There has been an increasing trend in healthcare and criminal justice to leverage machine learning (ML) for high-stakes prediction applications that deeply affect human lives. The lack of transparency and accountability of predictive models can have (and has already had) severe consequences.

Defining Terms

A model can be a black box for one of two reasons. (1) The function that the model computes is far too complicated for any human to comprehend, or (2) the model actually may be simple but its details are proprietary and not available for inspection.

In explainable ML, predictions are made using a complicated black box model and use a second model created to explain what the first model is doing. A classic example here is local interpretable model-agnostic explanations (LIME), which explores a local area of a complex model to uncover decision boundaries.

An interpretable model is a model used for predictions that can itself be directly inspected and interpreted by human experts.

Interpretability is a domain-specific notion, so there cannot be an all-purpose definition. Usually, however, an interpretable machine learning model is constrained in model form so that it is either useful to someone or obeys structural knowledge of the domain, such as monotonicity or physical constraints that come from domain knowledge.

Explanations Don’t Really Explain

There has been a lot of research into producing explanations for the outputs of black box models. Rudin said she thinks this approach is fundamentally flawed. At the root of her argument is the observation that ad-hoc explanations are only really “guessing” at what the black box model is doing.

Explanations must be wrong. They cannot have perfect fidelity with respect to the original model. If the explanation were completely faithful to what the original model computes, the explanation would equal the original model and one would not need the original model in the first place, only the explanation.

Even the word “explanation” is problematic, because we are not really describing what the original model actually does.
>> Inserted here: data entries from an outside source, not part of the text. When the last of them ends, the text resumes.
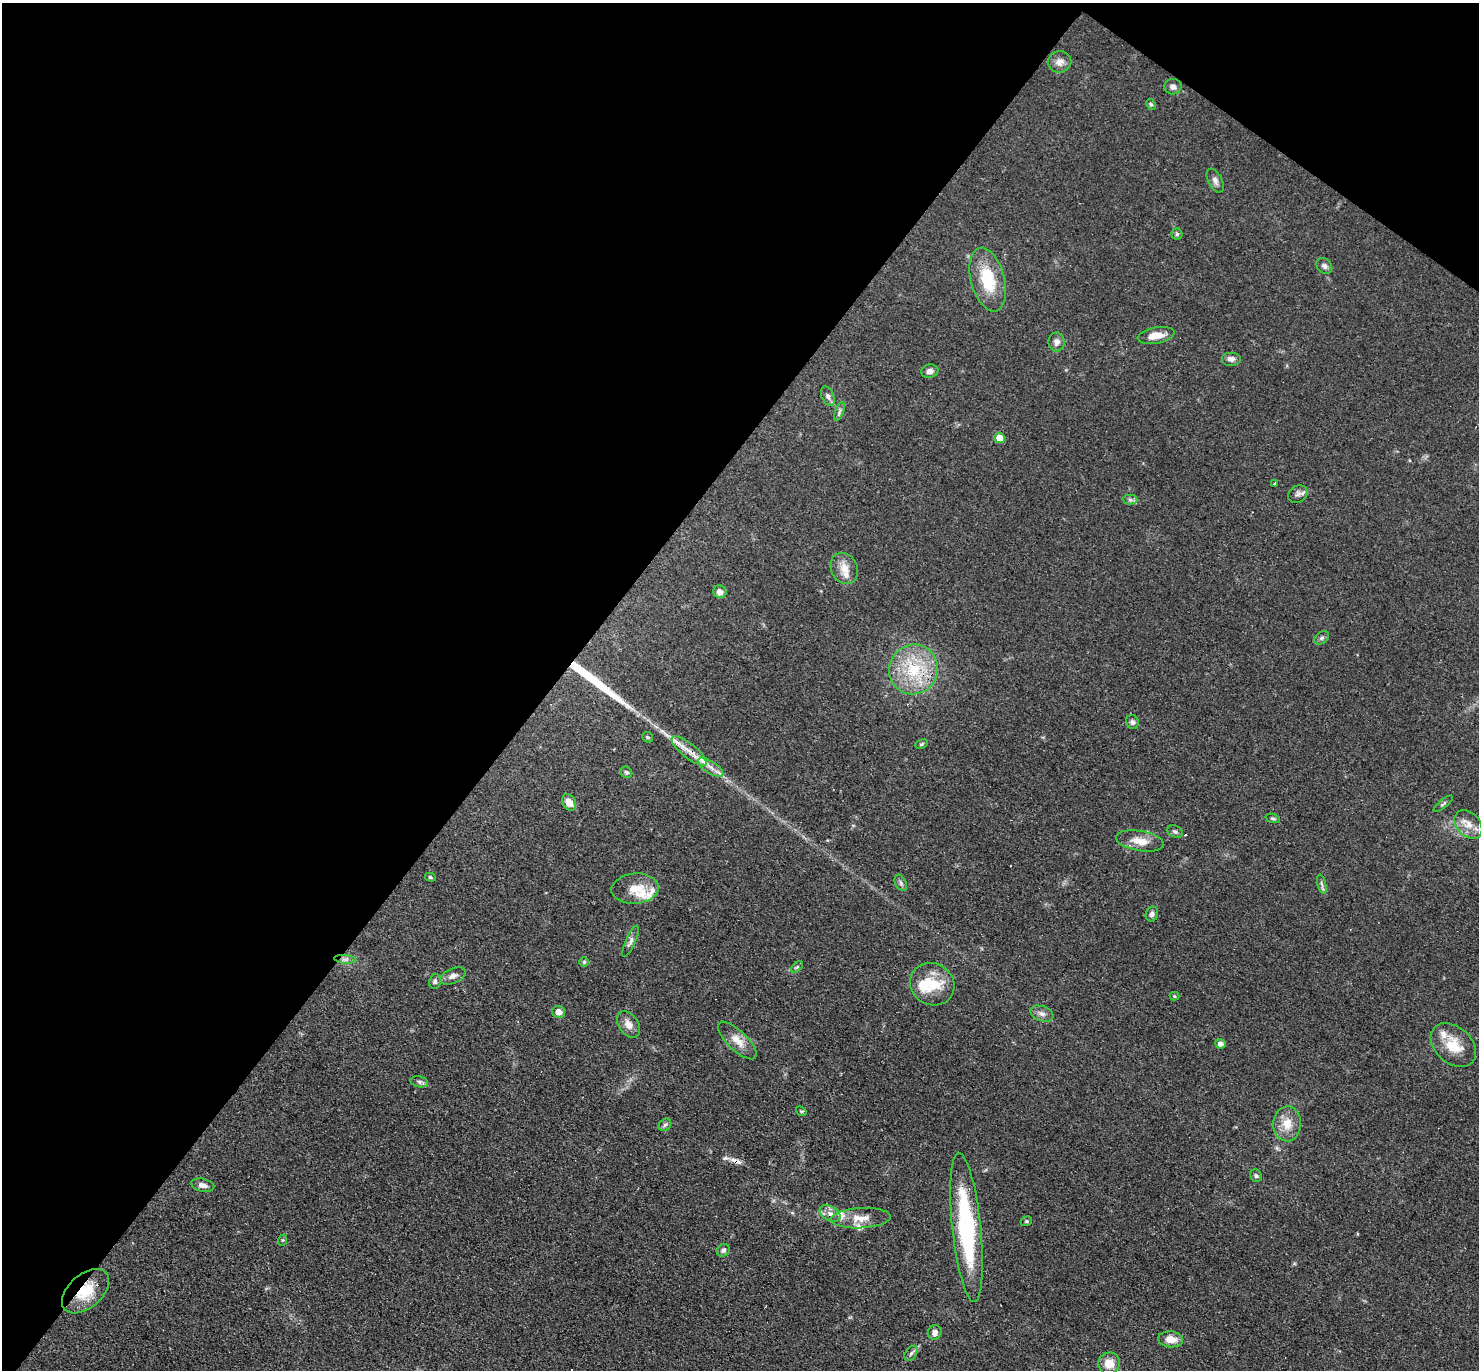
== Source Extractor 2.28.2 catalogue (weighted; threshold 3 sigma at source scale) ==
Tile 2 of 4 x 4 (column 2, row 1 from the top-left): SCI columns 1608-3084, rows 4399-5766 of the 6088 x 6079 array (HDU 1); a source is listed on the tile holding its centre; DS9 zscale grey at full resolution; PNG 1481 x 1372 px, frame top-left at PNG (2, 3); each listed source drawn as its Kron ellipse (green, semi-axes under 4 px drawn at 4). Shown black and unused: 40% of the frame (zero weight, under 3 of 4 exposures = <1% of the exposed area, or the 3 px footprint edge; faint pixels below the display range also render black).
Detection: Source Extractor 2.28.2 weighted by HDU 2 'WHT'; one run over the whole footprint, this tile lists its part. Background 0.0606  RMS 0.0057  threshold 0.0255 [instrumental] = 3 sigma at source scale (4.5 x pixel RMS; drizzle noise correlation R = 1.50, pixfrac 1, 0.05/0.05 arcsec/px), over >= 5 px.
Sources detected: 79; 2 cosmic-ray / hot-pixel residue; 1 long thin detection or spike segment (spike, bleed or trail) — neither listed nor drawn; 7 inside a brighter listed object's ellipse — not listed separately; the other 69 listed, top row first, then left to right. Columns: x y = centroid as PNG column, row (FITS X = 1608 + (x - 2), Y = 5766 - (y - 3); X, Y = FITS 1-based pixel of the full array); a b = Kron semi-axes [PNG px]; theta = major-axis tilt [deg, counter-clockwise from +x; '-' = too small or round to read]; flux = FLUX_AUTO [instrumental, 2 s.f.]
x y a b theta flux
1059 62 12 10 10 4
1173 87 9 7 3 2.1
1151 104 6 4 -61 0.91
1215 181 13 7 -63 2.4
1177 234 5 5 - 1.1
1324 266 9 7 -47 2
988 280 33 17 -75 25
1156 335 19 8 10 7.1
1057 342 9 8 - 2.6
1231 359 10 7 0 2.5
930 371 8 6 11 2.8
828 396 10 6 -65 1.9
839 411 10 3 69 1.3
1000 438 5 5 - 9.1
1275 483 4 3 - 16
1298 494 10 8 33 2.3
1130 500 7 5 -1 1.4
844 568 16 13 -63 7
720 592 7 6 - 3.2
1322 638 8 5 41 1.3
914 669 25 24 - 30
1132 722 7 6 - 1.8
648 737 6 5 - 0.89
922 744 6 4 27 0.79
689 751 21 7 -38 7.5
711 767 14 6 -34 4.4
626 772 6 5 - 1.1
569 802 9 6 -59 5.4
1443 804 12 4 39 1.2
1273 818 7 3 -18 0.85
1468 825 16 11 -47 6.6
1175 831 8 5 -25 1.4
1140 841 24 10 -10 7.9
430 877 5 4 - 0.8
901 883 9 5 -61 1.4
1322 884 9 4 -76 1.4
635 889 24 15 5 11
1152 914 7 6 - 1.8
631 941 17 5 67 2.2
345 959 11 4 -4 2
584 962 5 4 - 0.84
797 967 7 4 45 0.82
453 976 14 7 23 3
435 981 7 5 81 1.4
932 984 23 20 -31 17
1175 996 5 4 - 0.67
559 1012 6 6 - 4.1
1042 1014 12 7 -21 2.6
628 1024 15 9 -56 4.9
737 1040 25 9 -44 7.4
1220 1044 5 4 - 2.7
1453 1045 26 18 -42 15
419 1082 9 5 -12 1.5
801 1111 6 4 -41 0.74
1287 1124 17 14 87 9.3
665 1125 7 5 43 1.2
1256 1176 6 5 - 1.3
203 1185 11 6 -13 2.6
830 1213 11 7 -28 3.4
861 1218 30 10 3 8.3
1026 1221 6 4 21 0.8
966 1227 75 14 -84 74
283 1240 6 4 71 0.65
723 1250 7 5 36 1.5
85 1291 28 16 41 17
935 1332 7 6 - 3
1171 1339 12 8 -5 6.7
911 1353 8 5 54 1.4
1109 1363 11 10 - 7.9
Overlapping masked pixels (flux is a lower limit): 3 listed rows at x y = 689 751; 966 1227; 85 1291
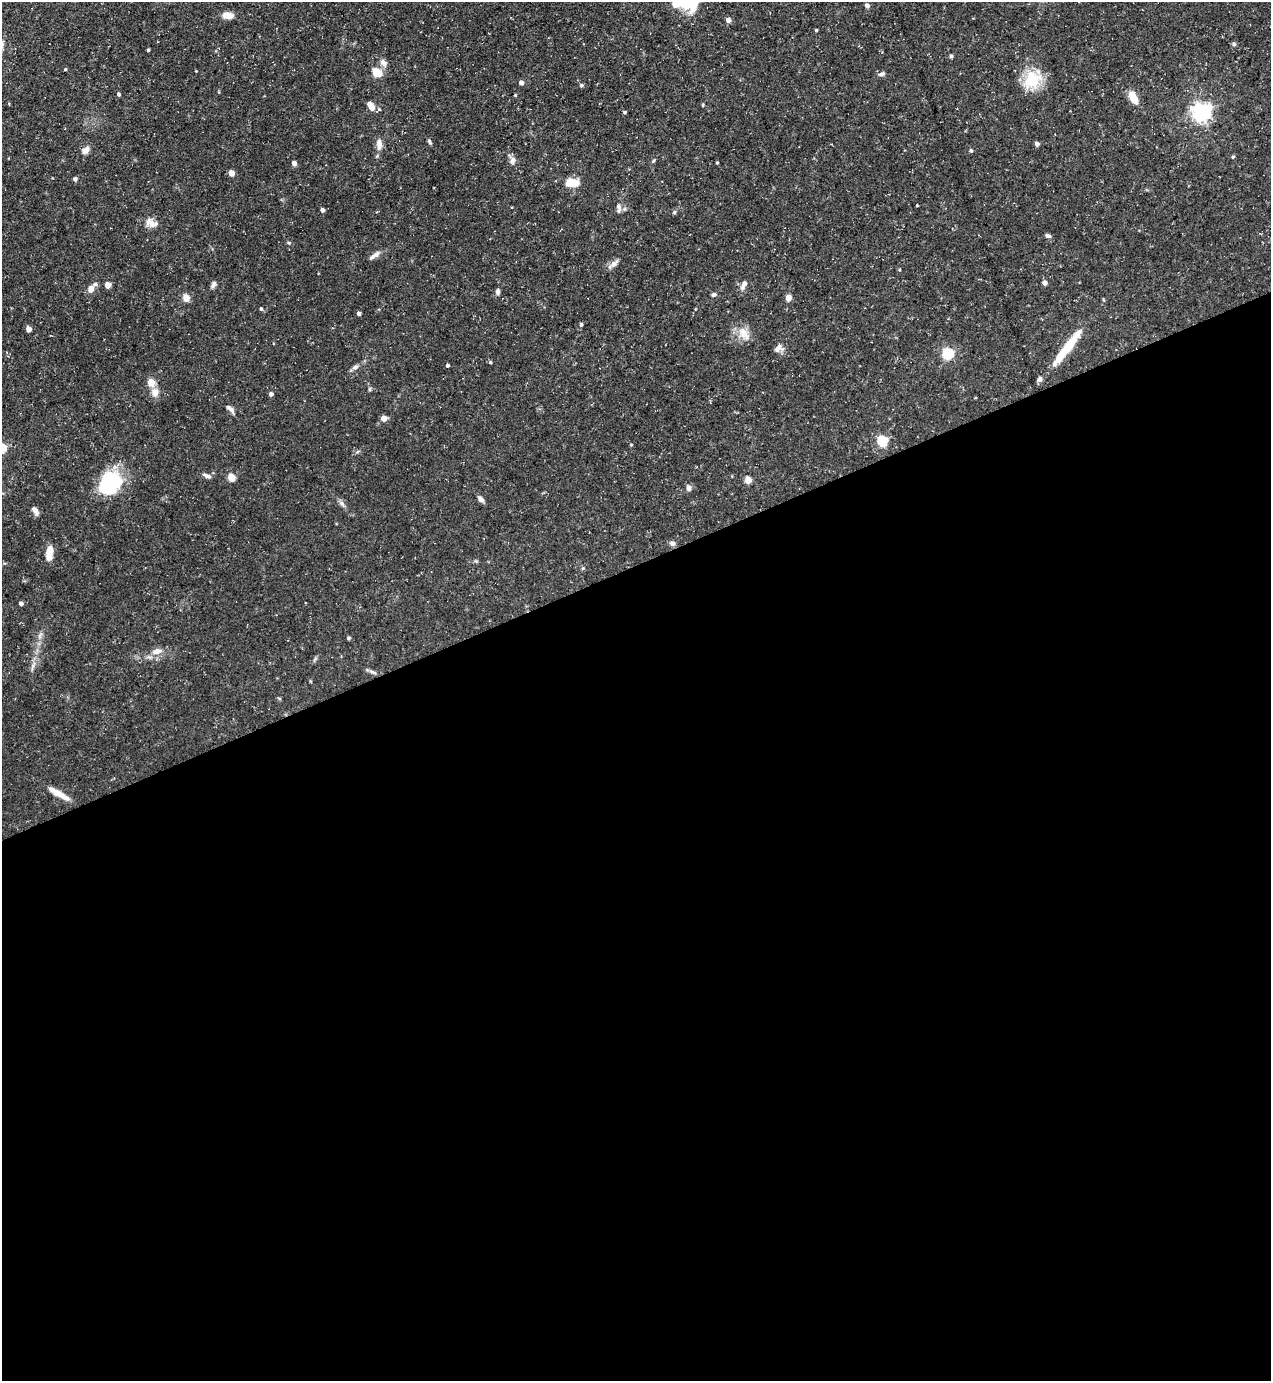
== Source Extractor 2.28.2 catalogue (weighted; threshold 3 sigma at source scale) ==
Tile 15 of 4 x 4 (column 3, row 4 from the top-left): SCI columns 2815-4083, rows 1-1379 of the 5499 x 5515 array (HDU 1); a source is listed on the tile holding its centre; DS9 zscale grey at full resolution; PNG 1273 x 1383 px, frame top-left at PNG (2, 2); no overlay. Shown black and unused: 59% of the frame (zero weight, under 3 of 5 exposures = <1% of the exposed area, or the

The example of Correctional Offender Management Profiling for Alternative Sanctions (COMPAS) brings this distinction to life. A linear explanation model for COMPAS created by ProPublica, and dependent on race, was used to accuse COMPAS (which is a black box) of depending on race. But we don’t know whether or not COMPAS has race as a feature (though it may well have correlated variables).

Let us stop calling approximations to black box model predictions explanations. For a model that does not use race explicitly, an automated explanation—“This model predicts you will be arrested because you are black”—is not a model of what the model is actually doing and would be confusing to a judge, lawyer, or defendant.

In the image space, saliency maps show us where the network is looking, but even they don’t tell us what it is truly looking at. Saliency maps for many different classes can be very similar.

Because explanations are not really explaining, identifying and troubleshooting issues with black box models can be very difficult.